In der »Chronologie der Naturwissenschaften« beschreibt Karl-Heinz Schlote die Kosmologie des Aristoteles weiterhin wie folgt:
»Die Welt wird von Aristoteles in einen sublunaren Bereich vom Mittelpunkt (der Erde) bis zur Mondsphäre sowie in einen supralunaren Bereich vom Mond bis zur äußersten Sphäre geteilt. Der erste, vielgestaltig, wandlungsfähig, besteht aus der Elementemischung von Erde, Wasser, Luft und Feuer, der zweite enthält das besondere Element Äther, später als Quintessenz, fünftes Element, bezeichnet.«
Von Aristoteles sind auch einige naturwissenschaftliche Schriften überliefert, u.a. das Werk »Vom Himmelsgebäude«.

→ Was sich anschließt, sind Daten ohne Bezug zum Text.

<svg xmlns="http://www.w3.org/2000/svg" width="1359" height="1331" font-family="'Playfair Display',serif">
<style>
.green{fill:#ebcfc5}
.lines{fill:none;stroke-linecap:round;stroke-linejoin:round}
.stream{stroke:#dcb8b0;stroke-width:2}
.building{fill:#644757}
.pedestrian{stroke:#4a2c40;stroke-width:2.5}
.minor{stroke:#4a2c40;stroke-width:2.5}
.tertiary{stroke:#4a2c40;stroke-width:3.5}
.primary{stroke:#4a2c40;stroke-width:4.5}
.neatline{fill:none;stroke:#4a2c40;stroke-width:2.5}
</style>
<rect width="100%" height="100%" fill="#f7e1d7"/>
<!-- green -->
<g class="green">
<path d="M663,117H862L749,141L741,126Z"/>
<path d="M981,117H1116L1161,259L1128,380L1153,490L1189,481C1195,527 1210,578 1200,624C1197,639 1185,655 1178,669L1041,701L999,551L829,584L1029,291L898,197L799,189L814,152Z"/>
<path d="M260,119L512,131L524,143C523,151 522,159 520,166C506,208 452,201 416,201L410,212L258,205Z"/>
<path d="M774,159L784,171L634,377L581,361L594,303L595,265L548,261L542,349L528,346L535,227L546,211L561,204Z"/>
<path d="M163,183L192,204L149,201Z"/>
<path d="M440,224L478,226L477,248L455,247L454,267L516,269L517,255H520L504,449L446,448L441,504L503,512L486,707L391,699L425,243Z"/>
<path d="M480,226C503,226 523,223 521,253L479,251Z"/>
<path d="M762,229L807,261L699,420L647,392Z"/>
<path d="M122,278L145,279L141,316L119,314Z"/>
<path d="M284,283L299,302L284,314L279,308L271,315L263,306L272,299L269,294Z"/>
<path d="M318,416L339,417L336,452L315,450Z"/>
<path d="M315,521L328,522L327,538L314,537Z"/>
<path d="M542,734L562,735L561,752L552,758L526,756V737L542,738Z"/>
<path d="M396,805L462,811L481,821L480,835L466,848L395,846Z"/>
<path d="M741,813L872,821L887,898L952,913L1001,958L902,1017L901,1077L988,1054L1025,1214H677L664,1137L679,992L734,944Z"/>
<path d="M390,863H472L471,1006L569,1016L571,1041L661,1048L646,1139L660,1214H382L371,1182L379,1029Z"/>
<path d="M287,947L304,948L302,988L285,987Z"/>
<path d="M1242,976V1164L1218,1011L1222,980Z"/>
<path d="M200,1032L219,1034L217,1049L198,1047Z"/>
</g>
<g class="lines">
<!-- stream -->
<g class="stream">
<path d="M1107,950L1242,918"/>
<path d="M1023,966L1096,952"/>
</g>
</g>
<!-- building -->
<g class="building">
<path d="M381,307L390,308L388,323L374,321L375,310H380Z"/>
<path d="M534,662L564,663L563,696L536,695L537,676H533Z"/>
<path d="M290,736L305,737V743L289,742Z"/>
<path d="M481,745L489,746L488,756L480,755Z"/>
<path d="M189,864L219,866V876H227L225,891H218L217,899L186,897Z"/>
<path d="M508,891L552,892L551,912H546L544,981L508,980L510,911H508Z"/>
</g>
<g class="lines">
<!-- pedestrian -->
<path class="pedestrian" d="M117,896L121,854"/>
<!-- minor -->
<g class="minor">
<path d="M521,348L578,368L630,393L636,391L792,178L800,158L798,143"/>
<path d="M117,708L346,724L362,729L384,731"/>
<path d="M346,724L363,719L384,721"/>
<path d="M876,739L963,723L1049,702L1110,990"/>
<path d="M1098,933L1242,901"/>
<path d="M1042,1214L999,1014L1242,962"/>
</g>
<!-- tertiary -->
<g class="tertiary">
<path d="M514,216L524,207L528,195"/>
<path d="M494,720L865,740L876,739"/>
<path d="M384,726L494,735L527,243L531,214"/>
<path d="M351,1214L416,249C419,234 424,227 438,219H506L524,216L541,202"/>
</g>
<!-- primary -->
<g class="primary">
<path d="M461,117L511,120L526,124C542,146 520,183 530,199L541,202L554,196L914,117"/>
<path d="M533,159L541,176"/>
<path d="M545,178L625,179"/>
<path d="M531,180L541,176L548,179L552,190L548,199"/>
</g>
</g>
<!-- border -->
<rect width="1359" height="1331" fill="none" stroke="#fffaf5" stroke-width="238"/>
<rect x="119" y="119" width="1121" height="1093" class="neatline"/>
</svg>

Der griechische Astronom Claudius Ptolemäus (griech. Klaudius Ptolemaios) wurde um 100 n. Chr. in Oberägypten geboren und starb nach 160 wahrscheinlich in Canopus bei Alexandria. In seinem Hauptwerk beschäftigte er sich mit der Zusammenstellung und Weiterentwicklung des astronomischen Wissens seiner Zeit. Die sogenannte »Megale syntaxis«, um 800 von der Arabern übersetzt und abgekürzt als »Almagest« bezeichnet, diente bis zum Ende des Mittelalters als Grundlage der Astronomie. 1175 erfolgte die erste Übersetzung ins Lateinische, 1496 der erste Druck in Venedig. Über Ptolemäus und sein Werk, das über ein Jahrtausend das geozentrische Weltbild bestimmte, schreibt Karl-Heinz Schlote: »Er bildet das geozentrische Weltbild mathematisch so durch, dass die Vorhersage von Planetenpositionen für längere Zeit möglich wird.« Aus der Beobachtung, dass sich der Nachthimmel als perfekte Halbkugel darstellt, schloss der Verfasser, dass sich die Erde im Mittelpunkt des Universums befindet. Im Almagest behandelte er zahlreiche Themen, denen sich 300 Jahre zuvor bereits der griechische Astronom und Geograph Hipparchos von Nikaia (Hipparch, um 190 v. Chr. bis um 125 v. Chr.) gewidmet hatte. Ptolemäus nahm den Sternkatalog des Hipparch auf und erweiterte ihn durch eigene Beobachtungen.
Abb. 5: Skulptur (Ausschnitt) des Astronomen Claudius Ptolemäus (Holzbüste von Jörg Syrlin d.Ä. (um 1425 bis 1491)) am Chorgestühl des Ulmer Münsters, 1469–1474.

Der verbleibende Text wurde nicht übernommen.